The main task of the OS is detecting the deadlocks. The OS can detect the deadlocks with the help of Resource allocation graph.
Fig 10 – Detection
In single instanced resource types, if a cycle is being formed in the system then there will definitely be a deadlock. On the other hand, in multiple instanced resource type graph, detecting a cycle is not just enough. We have to apply the safety algorithm on the system by converting the resource allocation graph into the allocation matrix and request matrix.
In order to recover the system from deadlocks, either OS considers resources or processes.
For Resource
Pre-empt the resource
We can snatch one of the resources from the owner of the resource (process) and give it to the other process with the expectation that it will complete the execution and will release this resource sooner. Well, choosing a resource which will be snatched is going to be a bit difficult.
Rollback to a safe state
System passes through various states to get into the deadlock state. The operating system can roll back the system to the previous safe state. For this purpose, OS needs to implement check pointing at every state.
The moment, we get into deadlock, we will rollback all the allocations to get into the previous safe state.
For Process
Kill a process
Killing a process can solve our problem but the bigger concern is to decide which process to kill. Generally, Operating system kills a process which has done least amount of work until now.
Kill all process
This is not a suggestible approach but can be implemented if the problem becomes very serious. Killing all process will lead to inefficiency in the system because all the processes will execute again from starting.
Fig 11 - Recovery
Key takeaway
In this approach, The OS doesn't apply any mechanism to avoid or prevent the deadlocks. Therefore, the system considers that the deadlock will definitely occur. In order to get rid of deadlocks, The OS periodically checks the system for any deadlock. In case, it finds any of the deadlock then the OS will recover the system using some recovery techniques.

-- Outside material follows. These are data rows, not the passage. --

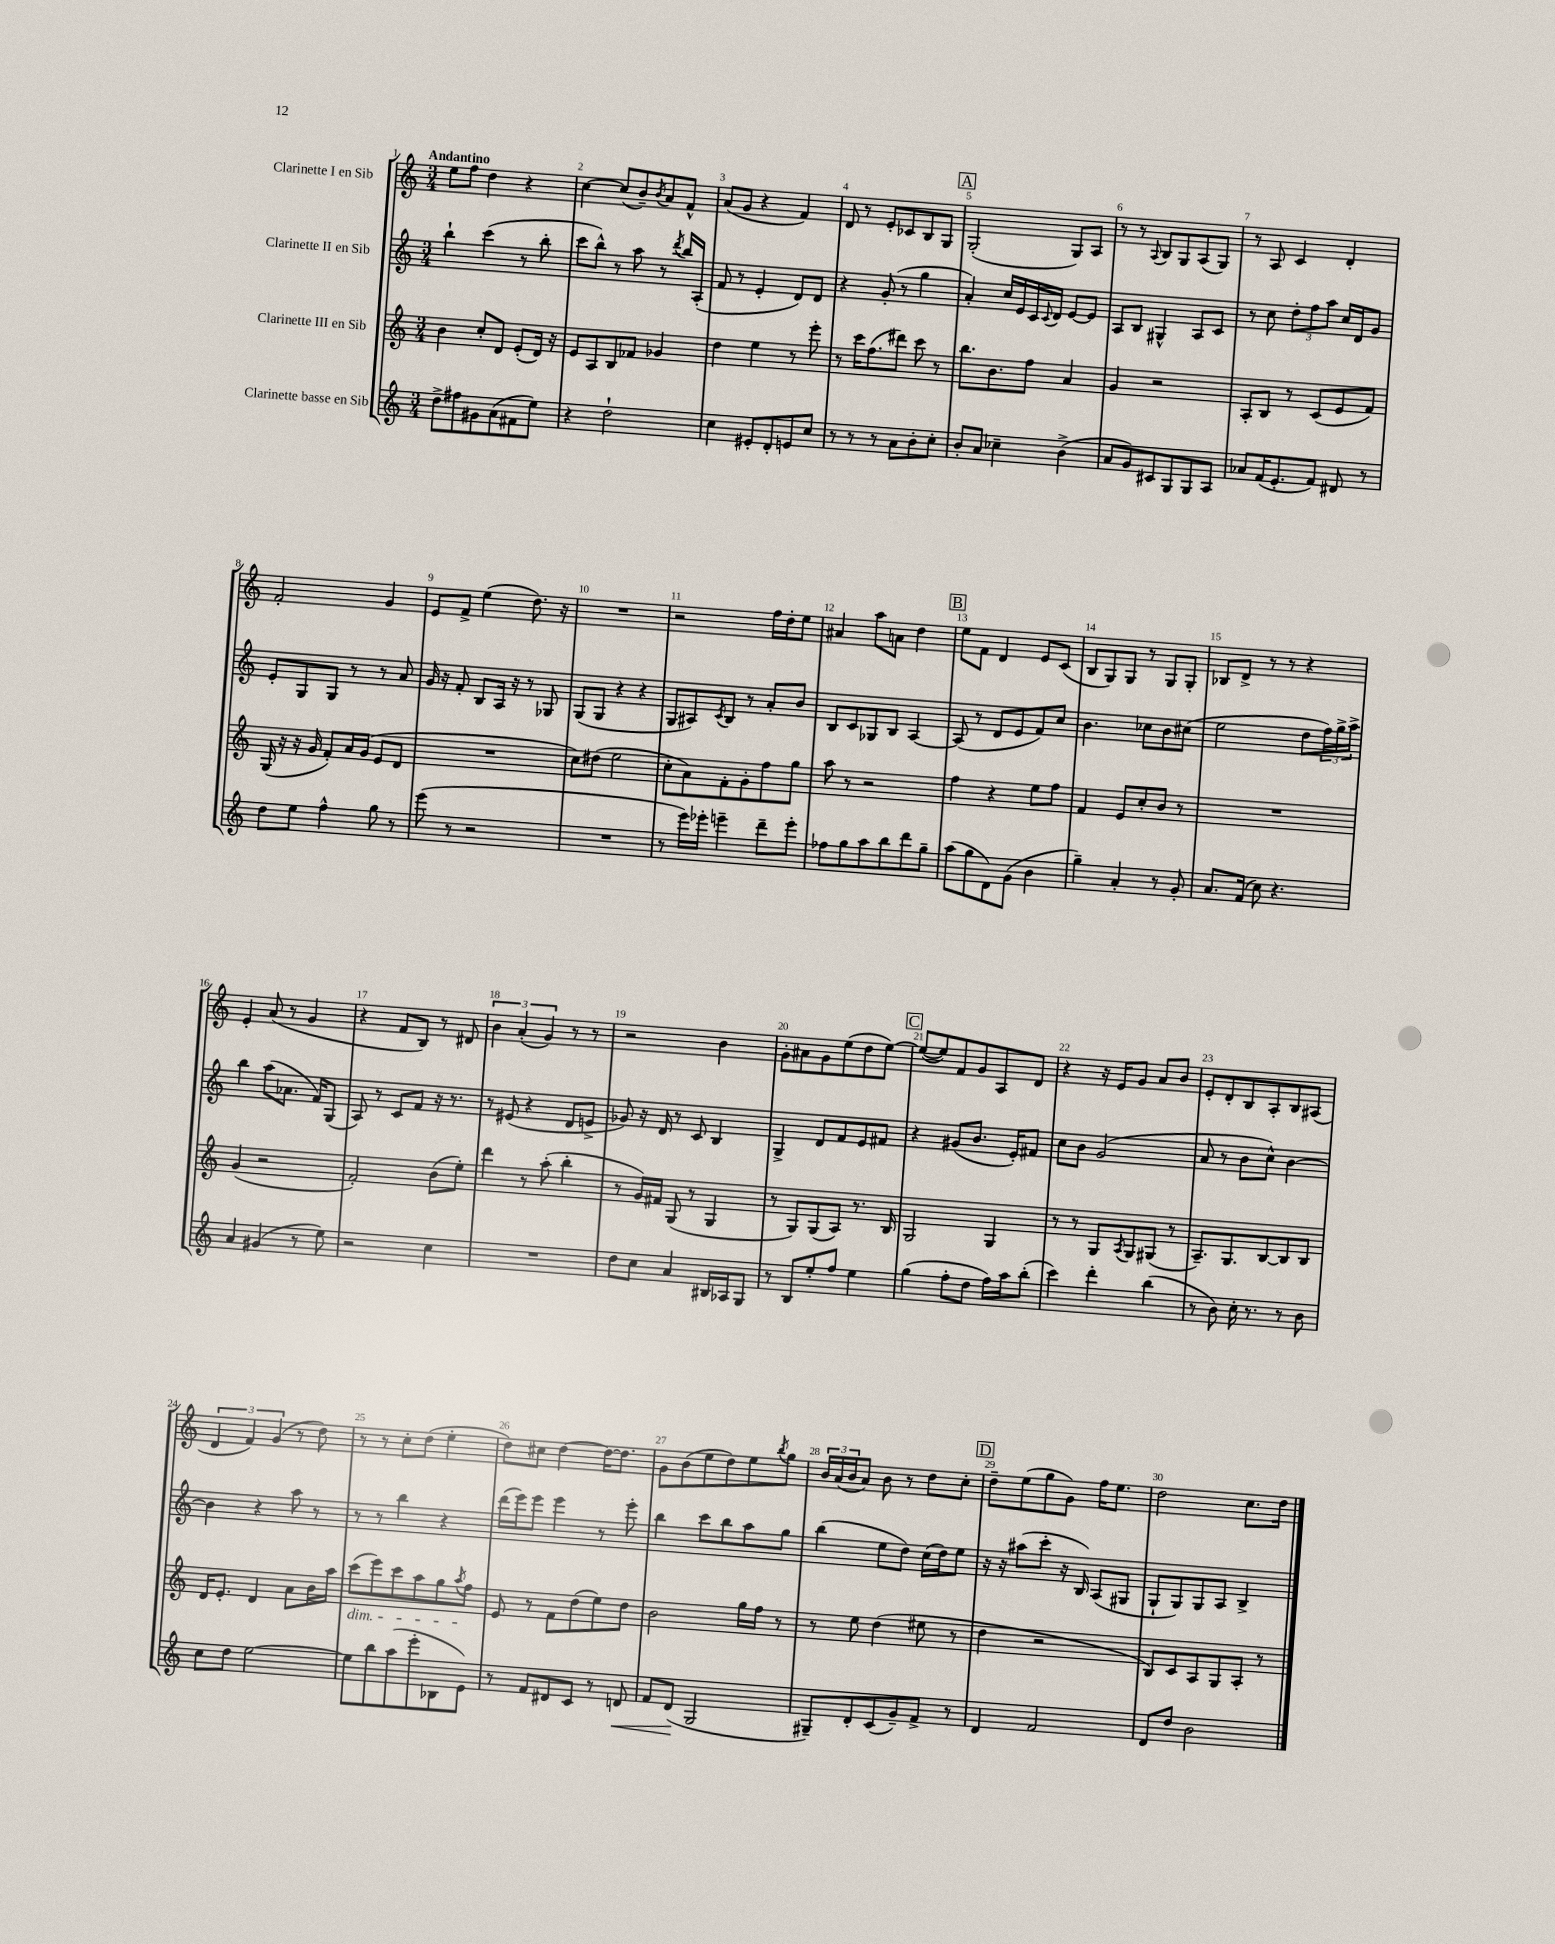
<<
\new StaffGroup <<
\new Staff = "s0" \with { instrumentName = "Clarinette I en Sib" } {
    \clef treble \key c \major \numericTimeSignature \time 3/4 \tempo "Andantino"
    e''8 f''8 d''4 r4 |
    c''4~ c''8( b'8--) \acciaccatura { b'8 } a'8 f'8-^ |
    a'8( g'8 r4 f'4) |
    d'8 r8 e'8-. ces'8 b8 g8 |
    \mark \markup { \box "A" } g2-.( g8) a8 |
    r8 r8 \appoggiatura { a8 } b8 g8 a8( g8) |
    r8 a8 c'4 d'4-. |
    f'2-. g'4 |
    e'8 f'8-> e''4( d''8.) r16 |
    R2. |
    r2 f''16 d''16-. e''8 |
    ais'4 a''8 a'8 d''4 |
    \mark \markup { \box "B" } e''8 f'8 d'4 e'8 c'8( |
    b8 g8) g8 r8 g8 g8-. |
    bes8 d'8-> r8 r8 r4 |
    e'4-. a'8( r8 g'4 |
    r4 f'8 b8) r8 dis'8 |
    \tuplet 3/2 { b'4 a'4-.( g'4) } r8 r8 |
    r2 b'4 |
    g'8-. ais'8 g'8 e''8( d''8 e''8~) |
    \mark \markup { \box "C" } e''8~( e''8) f'8 g'8 a8 d'8 |
    r4 r16 e'16 g'8 a'8 b'8 |
    e'8-. d'8-. b8 a8-. b8 ais8( |
    \tuplet 3/2 { d'4 f'4) g'4( } r8 d''8) |
    r8 r8 c''8-. d''8( e''4-. |
    d''8) cis''8 d''4~ d''16~ d''8. |
    g'8 b'8( e''8 d''8) e''8 \acciaccatura { b''8 } g''8 |
    \tuplet 3/2 { b'16 a'16( b'16 } a'8) b'8 r8 d''8 c''8-. |
    \mark \markup { \box "D" } d''8-- e''8( g''8 g'8) f''16 e''8. |
    d''2 c''8. d''16 \bar "|." |
}
\new Staff = "s1" \with { instrumentName = "Clarinette II en Sib" } {
    \clef treble \key c \major \numericTimeSignature \time 3/4
    b''4-! c'''4( r8 b''8-. |
    c'''8 b''8-^) r8 a''8 r8 \acciaccatura { d'''8 } b''16 a16-.( |
    f'8 r8 e'4-. d'8) d'8 |
    r4 g'8-.( r8 g''4 |
    \mark \markup { \box "A" } a'4-.) c''16 e'16 c'16 \appoggiatura { c'8 } d'16 e'8~ e'8 |
    a8 b8 gis4-^ a8 c'8 |
    r8 c''8 \tuplet 3/2 { d''8-. f''8 a''8 } c''16 d'16 g'8 |
    e'8-. g8 g8 r8 r8 a'8 |
    g'16 r16 f'8-. b8 a16 r16 r8 ges8 |
    g8( g8 r4 r4 |
    g8 ais8) \acciaccatura { c'8 } b8 r8 a'8-. b'8 |
    b8 c'8 ges8 b8 a4~ |
    \mark \markup { \box "B" } a8( r8 d'8 e'8 f'8) c''8 |
    b'4. ces''8 b'8 cis''8( |
    e''2 d''8 \tuplet 3/2 { f''16) g''16-> a''16-> } |
    b''4 a''8( aes'8. f'16) g8( |
    a8) r8 c'8 f'8 r16 r8. |
    r8 eis'8( r4 d'8 e'8-> |
    ges'8) r16 d'16 r8 c'8 b4 |
    g4-> d'8 f'8 e'8 fis'8 |
    \mark \markup { \box "C" } r4 gis'8( b'8. e'16-.) fis'8 |
    c''8 b'8 g'2( |
    a'8 r8 b'8 c''8-^) b'4~ |
    b'4 r4 a''8 r8 |
    r8 r8 b''4 r4 |
    d'''16( e'''16) e'''8 e'''4 r8 e'''8-. |
    b''4 c'''8 b''8 a''8 g''8 |
    b''4( e''8 d''8) c''16( d''16) e''8 |
    \mark \markup { \box "D" } r16 r16 ais''8( c'''8-. r16 b16) a8( gis8 |
    g8-! g8) g8 a8 b4-> \bar "|." |
}
\new Staff = "s2" \with { instrumentName = "Clarinette III en Sib" } {
    \clef treble \key c \major \numericTimeSignature \time 3/4
    b'4 c''8-. d'8 e'8-.( d'16) r16 |
    e'8 a8 b8 fes'8 ges'4 |
    d''4 e''4 r8 e'''8-. |
    r8 c'''16 f''8.( dis'''8) c'''8 r8 |
    \mark \markup { \box "A" } b''8. b'8. f''8 a'4 |
    g'4 r2 |
    a8-. b8 r8 c'8( e'8 f'8) |
    g16( r16 r16 g'16 f'8-.) a'16 g'16( e'8 d'8 |
    R2. |
    c''8) dis''8( e''2 |
    c''8-. a'8) f'8-. g'8-. f''8 g''8 |
    a''8 r8 r2 |
    \mark \markup { \box "B" } f''4 r4 e''8 f''8 |
    f'4 e'8 c''8-. b'8 r8 |
    R2. |
    g'4( r2 |
    f'2-.) b'8( e''8-.) |
    d'''4 r8 a''8-.( b''4-. |
    r8 g'16) fis'16 g8( r8 g4 |
    r8 g8) g8( a8) r8. b16 |
    \mark \markup { \box "C" } g2 g4 |
    r8 r8 g8 \acciaccatura { a8 } g8 gis8( r8 |
    a8.--) g8. b8~ b8 b8 |
    d'16 e'8.-. d'4 a'8 b'16 a''16 |
    c'''8\dim( e'''8) c'''8 a''8 g''8 \acciaccatura { a''8 } f''8\! |
    e'8 r8 f'8 d''8( e''8) d''8 |
    b'2 g''16 f''16 r8 |
    r8 e''8 d''4( eis''8 r8 |
    \mark \markup { \box "D" } d''4 r2 |
    b8) c'8 a8 g8 a8-. r8 \bar "|." |
}
\new Staff = "s3" \with { instrumentName = "Clarinette basse en Sib" } {
    \clef treble \key c \major \numericTimeSignature \time 3/4
    d''8-> fis''8 gis'8 a'8( fis'8 e''8) |
    r4 d''2-! |
    c''4 eis'8-. d'8-. e'8 c''8 |
    r8 r8 r8 a'8 b'8-. c''8-. |
    \mark \markup { \box "A" } b'8-. a'8 ces''4-- b'4->( |
    a'8 g'8) cis'8 g8 g8 a8 |
    aes'8 f'16( e'8.-. f'8) dis'8 r8 |
    d''8 e''8 f''4-^ g''8 r8 |
    e'''8( r8 r2 |
    R2. |
    r8 e'''16) ees'''16-. e'''4-- d'''8-- e'''8-. |
    fes''8 g''8 a''8 b''8 d'''8 g''8-- |
    \mark \markup { \box "B" } a''8( g''8 d'8) g'8( b'4 |
    g''4--) a'4-. r8 g'8-. |
    a'8. f'16( c''8) r4. |
    a'4 gis'4( r8 e''8) |
    r2 c''4 |
    R2. |
    d''8 c''8 a'4 bis16 aes16 g8 |
    r8 b8 e''8-. f''8 e''4 |
    \mark \markup { \box "C" } g''4( f''8-. d''8 f''16) a''16 b''8-.( |
    c'''4) d'''4-. b''4( |
    r8 b'8) c''16-. r8. r8 b'8 |
    c''8 d''8 e''2~ |
    e''8 b''8 a''8( e'''8-. bes8 e'8) |
    r8 f'8 dis'8 c'8 r8 d'8\< |
    f'8 d'8\!( g2 |
    gis8--) d'8-. c'8( g'8--) f'8-> r8 |
    \mark \markup { \box "D" } d'4 f'2 |
    d'8 d''8 b'2 \bar "|." |
}
>>
>>
\layout { \context { \Score \override BarNumber.break-visibility = ##(#f #t #t) barNumberVisibility = #all-bar-numbers-visible } }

The main task of the OS is detecting the deadlocks. The OS can detect the deadlocks with the help of Resource allocation graph.
References:
1. Operating Systems (5th Ed) - Internals and Design Principles by William Stallings, Prentice Hall India, 2000.
2. Operating System: Concepts and Design by Milan Milenkovik, McGraw Hill Higher Education.
3. Operating Systems - 3rd Edition by Gary Nutt, Pearson Education.
4. Operating Systems, 3rd Edition by P. Balakrishna Prasad, SciTech Publications.